Pengiring pengantin itu berwajah ramah, bulat, mungkin teringat pada putrinya sendiri, tersenyum penuh kasih, “Nona, sabarlah. Pengantin baru pada hari ini memang biasanya makan sedikit, kalau tidak, kalau tandu goyang, bisa muntah... atau kalau terlalu sering ke kamar mandi, bisa malu, gimana nanti?”
Kata-katanya masuk akal, semua mengangguk setuju, Cui Lingyuan pun menurut dan meletakkan mangkuk tanpa makan lagi.
Takut setelah rambut disanggul sulit bergerak, Cui Lingyuan sudah mengenakan pakaian pengantin, kulitnya yang putih bersih dan belum berdandan tampak bercahaya di bawah kain merah cerah yang penuh hiasan rumit, makin menonjolkan kulitnya yang halus seperti perawan, cerah dan mempesona.
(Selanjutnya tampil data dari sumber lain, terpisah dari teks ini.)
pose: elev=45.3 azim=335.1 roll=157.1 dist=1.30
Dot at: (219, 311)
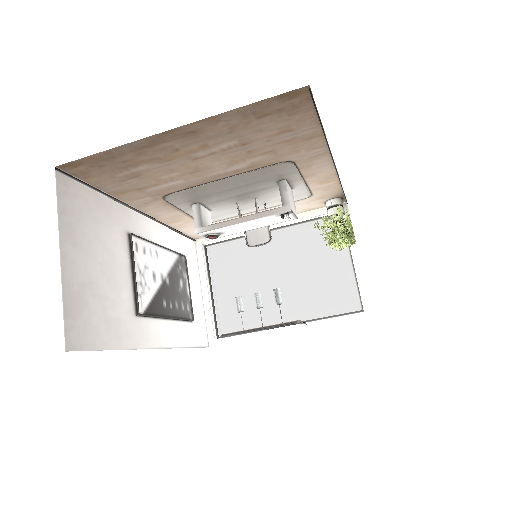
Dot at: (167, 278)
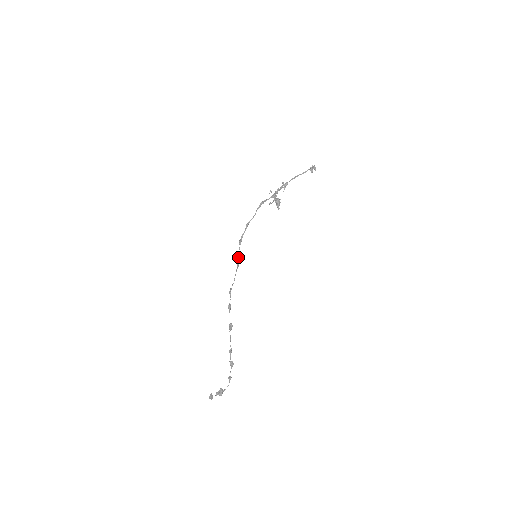
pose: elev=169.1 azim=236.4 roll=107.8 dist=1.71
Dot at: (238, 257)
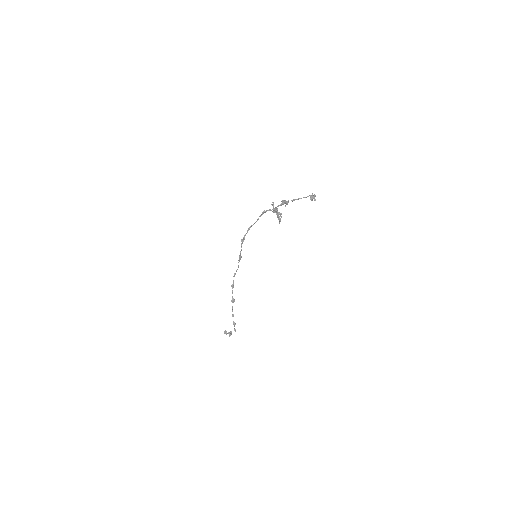
Dot at: (240, 252)
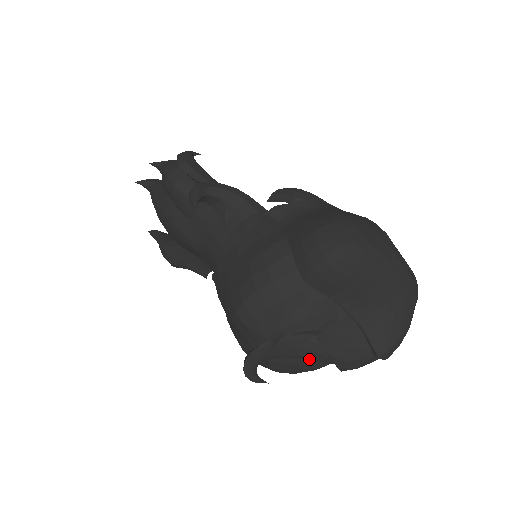
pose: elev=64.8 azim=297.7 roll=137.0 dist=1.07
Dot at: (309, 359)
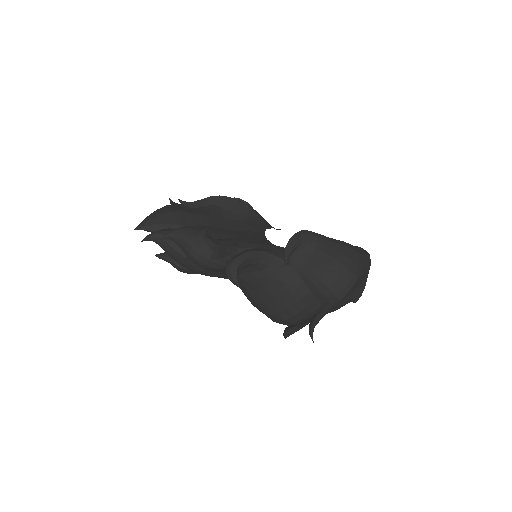
Dot at: occluded
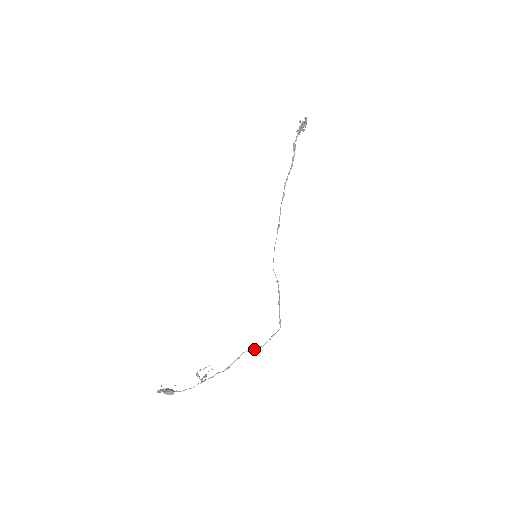
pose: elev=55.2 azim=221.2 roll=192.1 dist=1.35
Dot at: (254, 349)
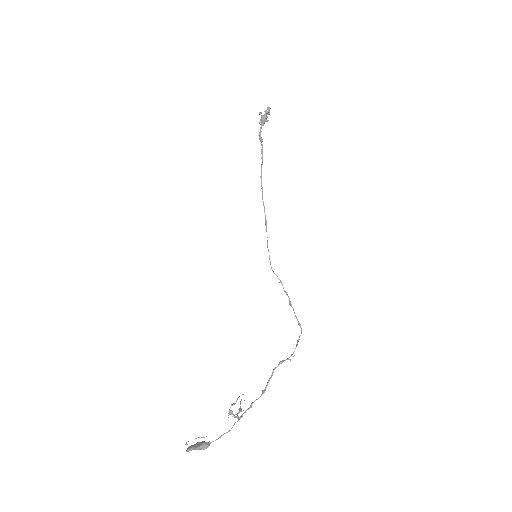
Dot at: occluded
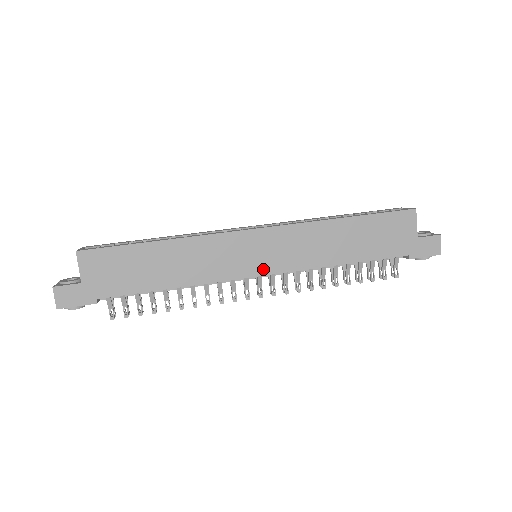
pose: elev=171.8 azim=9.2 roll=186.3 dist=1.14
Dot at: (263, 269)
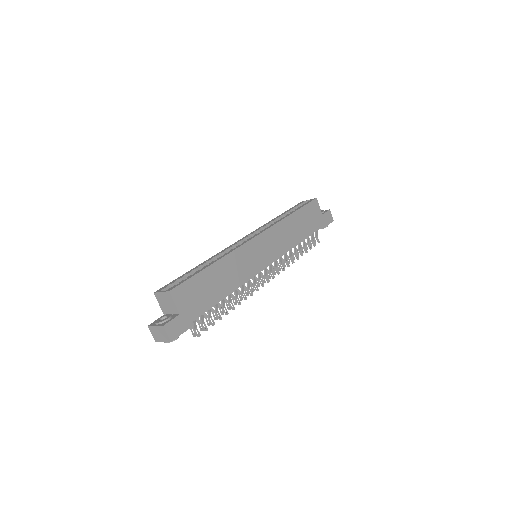
Dot at: (268, 261)
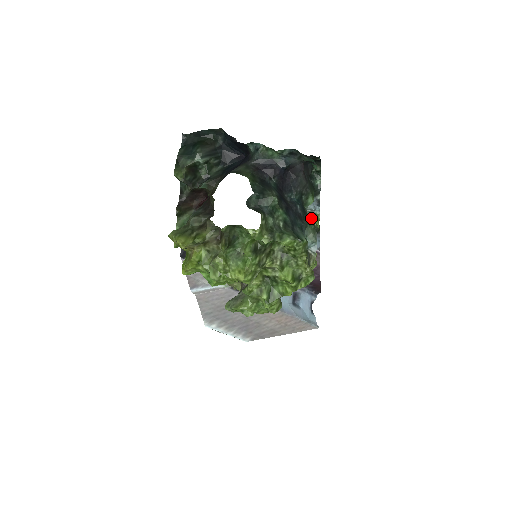
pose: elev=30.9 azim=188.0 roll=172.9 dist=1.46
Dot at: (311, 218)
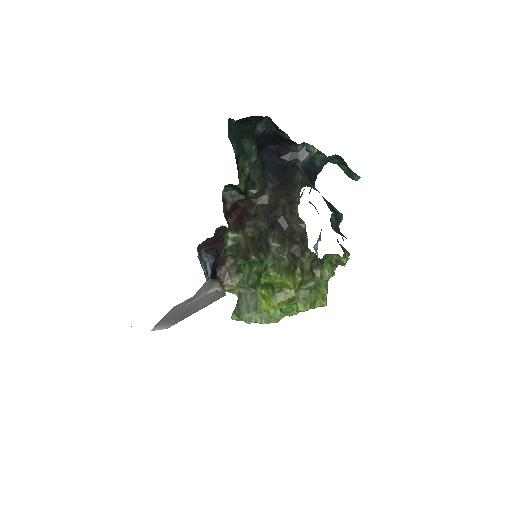
Dot at: occluded
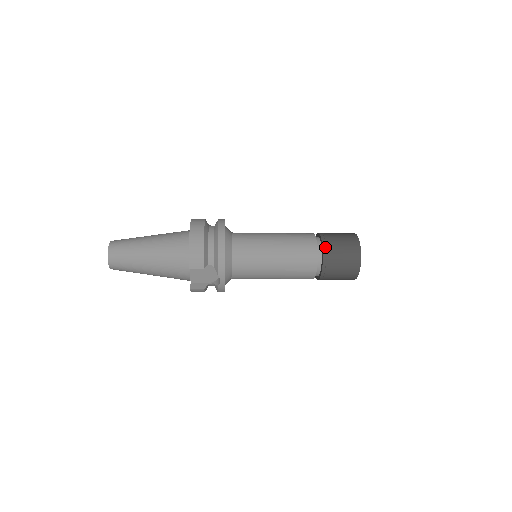
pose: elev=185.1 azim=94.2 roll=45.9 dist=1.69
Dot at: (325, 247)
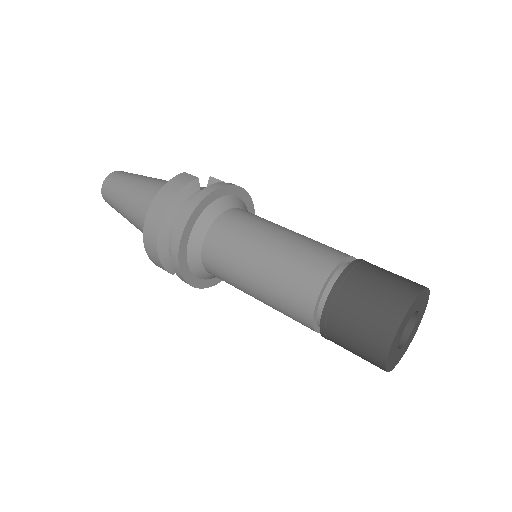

Wajahnya memang cantik memikat, cocok dengan warna merah seperti itu. Namun selama bertahun-tahun di rumah itu dia biasa memakai warna kalem seperti kuning muda, putih pucat, atau hijau muda untuk menyembunyikan kecantikannya.
Balai Lukisan Sutra dan Balai Lukisan Indah berdampingan, Ibu Cui baru saja datang dari putrinya dan melihat Cui Lingyuan yang sudah berdandan sepanjang pagi, dengan rambut sanggul rapi seperti awan.
Dia mengenakan pakaian pengantin yang lebar dan rumit, berdiri tegak sambil pelayan merapikan gaunnya.
Pelayan lainnya di dalam rumah menahan napas, menatap Cui Lingyuan yang mengenakan pakaian merah di bawah lampu, penuh kekaguman.
Biasanya gadis baru dewasa memakai perhiasan emas agak berlebihan, tapi Cui Lingyuan tidak hanya berhasil menyesuaikan, perhiasan emas dan pakaian merah cerahnya sangat serasi, cantik sampai membuat orang tak bisa mengalihkan pandangan, memancarkan pesona luar biasa.
Selama ini dia tahu Nyonya Ketiga cantik, tapi karena dia jarang berdandan, setelah terbiasa melihat Cui Lingyuan yang cantik biasa, tiba-tiba melihatnya berdandan sempurna yang membuatnya dua kali lebih cantik, hatinya terkejut seketika.
Ibu Cui secara naluriah berpikir, untung nanti waktu keluar ia harus menutup wajah dengan kerudung, kalau tidak, popularitas A Yao mungkin akan terlindas.
Dia merasa tidak enak hati, lalu memberi nasihat pada Cui Lingyuan tentang hidup rukun dengan Shen Yan dan berbakti pada mertua setelah menikah, yang semuanya dijawab dengan patuh oleh Cui Lingyuan.
Melihat sikap patuhnya, Ibu Cui akhirnya menekan perasaan tidak rela dan kecewanya... Sudahlah, ini pernikahan yang diinginkan oleh A Yao, bukan kesalahan Ibu Ketiga...
Semoga Shen Zhi benar-benar seperti yang dikatakan A Yao, memiliki masa depan yang cerah!